Pre-built isos are available with each release, and instructions for building it from source yourself are available in docs/Building.md. Further documentation is available in the manual, which can generated by running make docs in the repository root. Please note that the documentation is currently quite outdated for the current source code.

Project Goals

  1. To build a usable, extensible and relatively complete kernel.
  2. Support for multiple architectures: initial targets were x86_64 and riscv64, but m68k has already been added. More to come!
  3. Be completely self hosting, including cross compiling the system.
  4. Legible code and useful documentation.
  5. Usable on both virtual machines and real hardware.

An extended goal (previously goal #5) is to add a comfortable user experience: a window manager, basic programs like a text editor and file explorer. This has been moved to a separate project.

Current Project Features

Kernel:

  • Support for multiple architectures: x86_64, riscv64, m68k.

  • Memory management:

    • Hybrid PMM, freelist for single page allocations and a slow path for allocations with constraints.
    • Modular and portable VMM, with demand paging options for anon and vfs backed memory. Inspired by the old SunOS design.
    • General purpose heap provided by slabs for smaller objects and a freelist for larger objects. Slab allocation can be accelerated by core-local caches, and several debug features are available.
  • Time management:

    • Global software clock, driven by a number of hardware timers: LAPIC, TSC, HPET, PIT, SBI timer.
    • Run levels, allowing kernel to selectively mask groups of interrupts and prevent execution being hoisted by the scheduler. This also means support for DPCs and APCs.

────────────────────────────────────────

WORK TO COMPLETE
A) In the kernel project description, why is a comfortable user experience no longer one of the numbered project goals?
B) Carry the kernel project description forward from where it stops, starting after the bullet about run levels.

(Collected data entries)
────────────────────────────────────────

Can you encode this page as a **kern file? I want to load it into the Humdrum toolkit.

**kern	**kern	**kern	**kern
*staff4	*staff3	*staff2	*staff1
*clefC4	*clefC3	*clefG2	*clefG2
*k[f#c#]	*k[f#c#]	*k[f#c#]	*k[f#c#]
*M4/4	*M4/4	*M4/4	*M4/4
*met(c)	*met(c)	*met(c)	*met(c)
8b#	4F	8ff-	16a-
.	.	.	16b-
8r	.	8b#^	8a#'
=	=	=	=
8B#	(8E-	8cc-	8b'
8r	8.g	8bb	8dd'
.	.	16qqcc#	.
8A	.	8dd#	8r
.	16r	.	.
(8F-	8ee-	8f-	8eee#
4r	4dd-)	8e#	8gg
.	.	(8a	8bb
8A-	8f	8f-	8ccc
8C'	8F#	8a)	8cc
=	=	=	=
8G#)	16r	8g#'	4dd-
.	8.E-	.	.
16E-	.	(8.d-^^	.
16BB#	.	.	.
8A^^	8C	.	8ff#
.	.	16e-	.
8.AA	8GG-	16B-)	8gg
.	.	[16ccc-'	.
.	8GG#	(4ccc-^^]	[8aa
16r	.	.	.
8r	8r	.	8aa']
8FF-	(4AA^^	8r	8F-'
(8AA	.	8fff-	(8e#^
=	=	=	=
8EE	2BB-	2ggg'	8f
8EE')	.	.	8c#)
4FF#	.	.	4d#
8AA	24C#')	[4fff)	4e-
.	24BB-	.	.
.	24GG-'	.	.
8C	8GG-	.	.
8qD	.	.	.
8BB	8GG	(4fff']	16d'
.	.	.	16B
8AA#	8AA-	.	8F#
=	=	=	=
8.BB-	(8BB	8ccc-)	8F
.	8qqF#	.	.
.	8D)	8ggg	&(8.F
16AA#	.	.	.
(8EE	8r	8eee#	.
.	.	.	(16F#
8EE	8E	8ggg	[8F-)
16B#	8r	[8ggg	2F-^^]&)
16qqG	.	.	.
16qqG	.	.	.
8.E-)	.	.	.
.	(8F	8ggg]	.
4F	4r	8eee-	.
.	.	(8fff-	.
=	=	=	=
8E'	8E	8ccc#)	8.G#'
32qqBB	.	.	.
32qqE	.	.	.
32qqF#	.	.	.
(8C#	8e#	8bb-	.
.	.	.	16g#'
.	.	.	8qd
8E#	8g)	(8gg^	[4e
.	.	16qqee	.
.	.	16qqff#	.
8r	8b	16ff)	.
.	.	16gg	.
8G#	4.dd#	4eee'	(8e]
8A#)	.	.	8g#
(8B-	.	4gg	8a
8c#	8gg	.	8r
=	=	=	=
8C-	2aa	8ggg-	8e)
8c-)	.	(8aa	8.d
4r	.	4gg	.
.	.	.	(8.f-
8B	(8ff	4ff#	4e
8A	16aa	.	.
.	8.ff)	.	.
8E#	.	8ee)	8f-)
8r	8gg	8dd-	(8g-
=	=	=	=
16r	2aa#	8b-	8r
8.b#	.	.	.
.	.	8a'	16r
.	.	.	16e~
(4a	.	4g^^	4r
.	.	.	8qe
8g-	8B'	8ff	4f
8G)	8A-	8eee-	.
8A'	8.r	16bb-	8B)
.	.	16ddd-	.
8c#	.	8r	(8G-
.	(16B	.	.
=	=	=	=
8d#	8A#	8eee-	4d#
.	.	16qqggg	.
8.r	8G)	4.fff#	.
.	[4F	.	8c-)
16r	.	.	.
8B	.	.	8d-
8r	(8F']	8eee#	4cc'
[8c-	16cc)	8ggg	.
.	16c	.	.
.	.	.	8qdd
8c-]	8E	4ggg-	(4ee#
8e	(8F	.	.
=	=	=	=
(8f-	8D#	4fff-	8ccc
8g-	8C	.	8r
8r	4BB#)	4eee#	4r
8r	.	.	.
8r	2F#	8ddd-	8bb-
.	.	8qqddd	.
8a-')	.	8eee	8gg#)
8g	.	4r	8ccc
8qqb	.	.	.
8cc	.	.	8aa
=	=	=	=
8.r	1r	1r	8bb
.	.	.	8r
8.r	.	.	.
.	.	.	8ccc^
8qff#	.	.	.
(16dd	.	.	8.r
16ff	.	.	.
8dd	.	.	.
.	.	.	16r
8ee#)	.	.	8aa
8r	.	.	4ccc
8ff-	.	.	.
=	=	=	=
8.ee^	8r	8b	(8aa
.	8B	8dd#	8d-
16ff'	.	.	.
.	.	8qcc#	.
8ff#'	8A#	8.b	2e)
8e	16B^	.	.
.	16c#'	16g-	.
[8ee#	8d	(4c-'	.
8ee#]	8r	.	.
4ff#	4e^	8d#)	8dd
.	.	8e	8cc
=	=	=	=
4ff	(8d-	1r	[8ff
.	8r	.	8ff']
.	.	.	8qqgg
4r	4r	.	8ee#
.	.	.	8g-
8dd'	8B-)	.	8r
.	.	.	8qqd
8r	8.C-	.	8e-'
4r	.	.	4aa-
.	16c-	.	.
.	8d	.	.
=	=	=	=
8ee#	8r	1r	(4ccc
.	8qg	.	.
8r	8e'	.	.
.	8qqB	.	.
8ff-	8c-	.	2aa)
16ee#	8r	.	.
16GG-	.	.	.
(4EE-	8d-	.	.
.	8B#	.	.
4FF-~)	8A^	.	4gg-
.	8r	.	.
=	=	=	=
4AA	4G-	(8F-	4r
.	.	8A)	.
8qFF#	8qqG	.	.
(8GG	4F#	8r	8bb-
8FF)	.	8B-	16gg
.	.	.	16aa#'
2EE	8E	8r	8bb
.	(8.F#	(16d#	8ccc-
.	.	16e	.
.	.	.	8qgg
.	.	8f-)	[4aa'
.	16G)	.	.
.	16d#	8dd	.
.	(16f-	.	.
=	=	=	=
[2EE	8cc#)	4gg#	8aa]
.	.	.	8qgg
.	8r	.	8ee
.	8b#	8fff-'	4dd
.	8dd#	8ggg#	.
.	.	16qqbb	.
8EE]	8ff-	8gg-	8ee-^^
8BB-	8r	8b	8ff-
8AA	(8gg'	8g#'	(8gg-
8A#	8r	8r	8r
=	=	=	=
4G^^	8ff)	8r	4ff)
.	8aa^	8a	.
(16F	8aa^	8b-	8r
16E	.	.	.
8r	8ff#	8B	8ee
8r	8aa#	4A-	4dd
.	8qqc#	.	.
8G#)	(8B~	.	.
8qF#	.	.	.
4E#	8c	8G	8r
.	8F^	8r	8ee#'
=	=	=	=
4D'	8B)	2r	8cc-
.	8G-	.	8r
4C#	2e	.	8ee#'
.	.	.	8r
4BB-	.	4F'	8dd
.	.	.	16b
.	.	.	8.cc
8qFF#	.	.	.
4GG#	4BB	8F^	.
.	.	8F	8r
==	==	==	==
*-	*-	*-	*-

────────────────────────────────────────

OUTPUTS IN ORDER
A) That work, which covers a window manager and basic programs like a text editor and file explorer, has been moved to a separate project. It is still an extended goal, previously goal #5, but it is no longer part of this one.

B)
    • Scheduler with core-local and shared work queues, and work stealing.
    • Waitable events, with support for cancelling, timeouts and waiting on multiple events at once.
  • Filesystem:

    • File contents and metadata are sparsely cached in memory as needed. VFS nodes can also be destroyed and re-created as needed.
    • Robust tempfs driver provided within the kernel.
  • Drivers:

    • Loaded (and dynamically linked) on-demand, based on load conditions described in driver metadata.
    • Drivers, device descriptors and device APIs are organised in a tree, allowing parent drivers to provide functionality to child drivers and device nodes.
    • Dedicated driver API functions, based on C-language API for the target platform - meaning drivers can be written in any language, although all first-party drivers are C++.
  • Debugging:

    • Lock-free logging infrastructure, with per-core log buffers for maximum speed. Support for early log outputs via simple devices like uart chips or the built-in graphical terminal (based on gterm for Limine).
    • UB sanitizer, helpful for catching bugs or increasing code size.
    • Stack walker and symbol lookup, including symbols of loaded drivers. De-mangling C++ names not currently supported.
  • Drivers:

    • pci: provides bus enumeration and access to the kernel.
    • qemu: for manipulating emulated display and simple system power control (shutdown, reboot).
    • nvme: only supports PCI-based controllers, reading and writing supported (tested on real hardware).
    • fwcfg: exposes qemu's fw_cfg interface as a filesystem and allows the kernel to use ramfb as a graphics adaptor.
    • uacpi: provides an aml interpreter and other acpi runtime services to the kernel, like enumerating devices not discoverable via other means. Upstream repo can be found here.

Glorious Screenshots

02/06/2024: General state of the kernel after incremental changes.

02/06/2024: Kernel panic, showing symbol lookup for kernel and loaded drivers.

Older Screenshots

02/06/2024: Driver tree being shown after booting on my framework 13

14/02/2024: Status bar showing virtual memory and driver statistics

14/02/2024: Device node tree being printed shortly after adding the IO manager.

11/10/2023: Kernel panic while loading a malformed driver from the initdisk.

20/11/2022: x86 and riscv kernels running side by side in qemu.

Related Projects

  • DreamOS64: another 64-bit OS by one of the northport contributors, Ivan G.
  • OSdev notes: a repository of notes about various osdev topics. Feel free to contribute!

This is a complete rewrite of the original. If you're looking for that, it's available on the archive-2022-version branch.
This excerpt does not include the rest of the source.